Dataset entries:
=-=-=-=-=

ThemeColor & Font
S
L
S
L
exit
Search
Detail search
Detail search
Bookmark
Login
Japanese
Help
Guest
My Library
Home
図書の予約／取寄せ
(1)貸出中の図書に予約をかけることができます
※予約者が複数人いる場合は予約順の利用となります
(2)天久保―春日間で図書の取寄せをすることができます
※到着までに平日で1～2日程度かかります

=-=-=-=-=

■ **Work to be completed**:
Copy out these lines with "Detail search" renamed to "Advanced search" wherever it occurs. Leave every other character untouched.

■ **Answer below**:
ThemeColor & Font
S
L
S
L
exit
Search
Advanced search
Advanced search
Bookmark
Login
Japanese
Help
Guest
My Library
Home
図書の予約／取寄せ
(1)貸出中の図書に予約をかけることができます
※予約者が複数人いる場合は予約順の利用となります
(2)天久保―春日間で図書の取寄せをすることができます
※到着までに平日で1～2日程度かかります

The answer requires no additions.